Some protists with microsporidian-like cell biological characters, including Mitosporidium, Paramicrosporidium, and Nucleophaga, have SSU rRNA gene sequences that are much less divergent than canonical Microsporidia. We analysed the phylogenetic placement and environmental diversity of microsporidian-like lineages that group near the base of the fungal radiation and show that they group in a clade with metchnikovellids and canonical microsporidians, to the exclusion of the clade including Rozella, in line with what is currently known of their morphology and cell biology. These results show that the phylogenetic scope of Microsporidia has been greatly underestimated. We propose that much of the lineage diversity previously thought to be cryptomycotan/rozellid is actually microsporidian, offering new insights into the evolution of the highly specialized parasitism of canonical Microsporidia. This insight has important implications for our understanding of opisthokont evolution and ecology, and is important for accurate interpretation of environmental diversity. Our analyses also demonstrate that many opisthosporidian (aphelid+rozellid+microsporidian) SSU V4 OTUs from Neotropical forest soils group with the short-branching Microsporidia, consistent with the abundance of their protist and arthropod hosts in soils. This novel diversity of Microsporidia provides a unique opportunity to investigate the evolutionary origins of a highly specialized clade of major animal parasites.
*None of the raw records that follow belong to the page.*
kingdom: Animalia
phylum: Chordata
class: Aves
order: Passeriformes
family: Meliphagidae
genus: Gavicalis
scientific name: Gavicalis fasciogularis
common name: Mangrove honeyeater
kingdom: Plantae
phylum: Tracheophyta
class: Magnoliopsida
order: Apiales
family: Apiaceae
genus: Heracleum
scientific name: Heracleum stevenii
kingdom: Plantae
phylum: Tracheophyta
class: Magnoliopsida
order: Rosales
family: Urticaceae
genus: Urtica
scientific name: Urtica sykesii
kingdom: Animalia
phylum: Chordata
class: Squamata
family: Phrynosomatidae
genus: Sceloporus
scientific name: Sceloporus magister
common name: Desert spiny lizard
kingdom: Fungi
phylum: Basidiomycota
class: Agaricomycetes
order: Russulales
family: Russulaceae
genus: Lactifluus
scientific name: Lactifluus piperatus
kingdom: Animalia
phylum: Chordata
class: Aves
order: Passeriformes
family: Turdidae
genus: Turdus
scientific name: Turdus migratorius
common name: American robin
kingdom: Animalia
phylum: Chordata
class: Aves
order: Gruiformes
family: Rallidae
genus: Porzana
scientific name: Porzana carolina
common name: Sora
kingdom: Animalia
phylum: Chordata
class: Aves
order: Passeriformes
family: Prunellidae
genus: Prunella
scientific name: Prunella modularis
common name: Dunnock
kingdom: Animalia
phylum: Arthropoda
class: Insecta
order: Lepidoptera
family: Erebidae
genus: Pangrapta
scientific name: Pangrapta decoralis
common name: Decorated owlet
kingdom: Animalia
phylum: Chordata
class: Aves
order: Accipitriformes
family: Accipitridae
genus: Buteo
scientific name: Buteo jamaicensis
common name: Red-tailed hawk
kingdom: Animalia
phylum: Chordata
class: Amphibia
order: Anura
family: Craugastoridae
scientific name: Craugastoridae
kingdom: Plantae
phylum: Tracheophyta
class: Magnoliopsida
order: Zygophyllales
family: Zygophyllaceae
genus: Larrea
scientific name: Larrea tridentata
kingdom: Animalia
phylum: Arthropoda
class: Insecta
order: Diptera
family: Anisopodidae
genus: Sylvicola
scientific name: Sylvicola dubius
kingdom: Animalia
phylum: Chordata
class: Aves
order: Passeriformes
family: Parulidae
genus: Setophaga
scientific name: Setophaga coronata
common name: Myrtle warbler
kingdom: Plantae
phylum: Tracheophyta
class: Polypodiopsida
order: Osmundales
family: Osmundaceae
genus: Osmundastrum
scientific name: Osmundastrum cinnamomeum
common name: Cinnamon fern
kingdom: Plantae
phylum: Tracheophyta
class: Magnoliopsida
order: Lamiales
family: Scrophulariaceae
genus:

Keywords: Mitosporidium; Nucleophaga; Paramicrosporidium; Rozella; Rozellida; Rozellomycota.

Figure 1

Phylogenetic relationships among canonical, long‐branching (LB) Microsporidia, metchnikovellids, Rozellida, and a diversity of related short‐branching lineages. LB‐Microsporidia form a clade with a diversity of short‐branching lineages (SB‐Microsporidia) that share key cell biological characters defining the microsporidian clade. Lineages that have been labelled in other studies are labelled: GS xx from Tedersoo et al. (2017), Laz x from Lazarus and James (2015); others as marked. The extent of the expanded Microsporidia is shown by the bracket on the far right. The tree was inferred under the CAT+GTR model in PhyloBayes‐MPI, on a final alignment of 1729 sites from the SSU rRNA gene. Black blobs indicate support values of > 0.96 BPP and > 95% ML bootstrap (actual values also shown). Branch lengths are proportional to the expected number of substitutions per site, as denoted by the scale bar.

Figure 2

Evolutionary placement of tropical soil microsporidian OTUs on the opisthosporidian reference tree. The branch colours correspond to the distribution of OTU placement: The darker a branch, the more OTUs are placed on it. The OTU frequency scaling is logarithmic due to the large range of placement density. The branch labels for Microsporidia are red (characterized taxa in bold), rozellids orange, NCLC1 purple, aphelids blue, chytrids green, and the holozoan outgroup grey. Nucleariids are the sister clade to Fungi+Opisthosporidia.

Figure 3

Maximum Likelihood phylogeny of SSU rRNA gene V4 region OTUs from tropical soil and European marine (Biomarks) samples. The OTUs are aligned to reference sequence dataset of long‐ and short‐branch Microsporidia, metchnikovellids, rozellids, other clades of environmental sequences, and representative aphelids and fungi with a holozoan outgroup. Light and dark grey shading indicates extent of expanded Microsporidia; dark grey box encloses all members of the subclade including long‐branch Microsporidia. Green triangles (collapsed clades) represent OTUs from Neotropical soil samples only, ‘BM’ from Biomarks only, and blue from both.